# [Trecho selecionado]
◇ ◇ ◇ ◇ ◇

Alceu enche a bola dos Pontos de Cultura, diz que o novo tempo “demorou, mas chegou”, e ainda cobra espaço para a produção cultural brasileira

Bark Studio (www.barkstudio.net)

As cidades estão mais limpas, as casas bem pintadas, as praças ajardinadas, o povo mais feliz

Com 38 anos de carreira, o cantor e compositor pernambucano Alceu Valença continua criativo, rebelde, crítico da indústria cultural, da importação de modelos e da falta de divulgação dos artistas brasileiros. Perto de completar 64 anos, em julho, continua com a vitalidade dos anos 1980, auge de sua carreira, e ainda cativa o público jovem, que revisita suas canções, olha com curiosidade para seus novos trabalhos, suas misturas de sons e ritmos.

◇ ◇ ◇ ◇ ◇

# [Material fornecido]
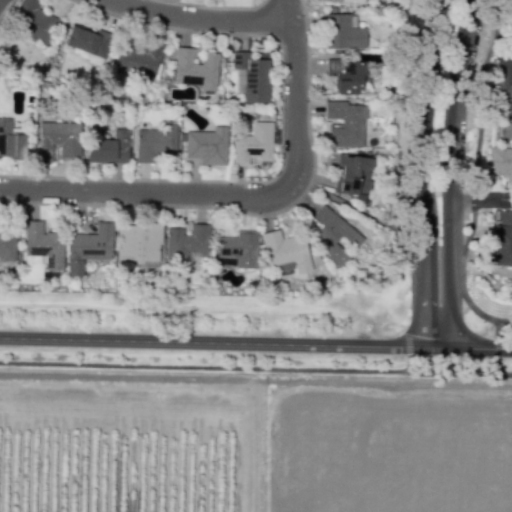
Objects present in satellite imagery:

◇ ◇ ◇ ◇ ◇

# [Descrição do exercício]
Transcreva do trecho sobre Alceu Valença tudo o que vai desde "Alceu enche a" até "Bark Studio (www.barkstudio.net)".

# [Resultado da tarefa]
Alceu enche a bola dos Pontos de Cultura, diz que o novo tempo “demorou, mas chegou”, e ainda cobra espaço para a produção cultural brasileira

Bark Studio (www.barkstudio.net)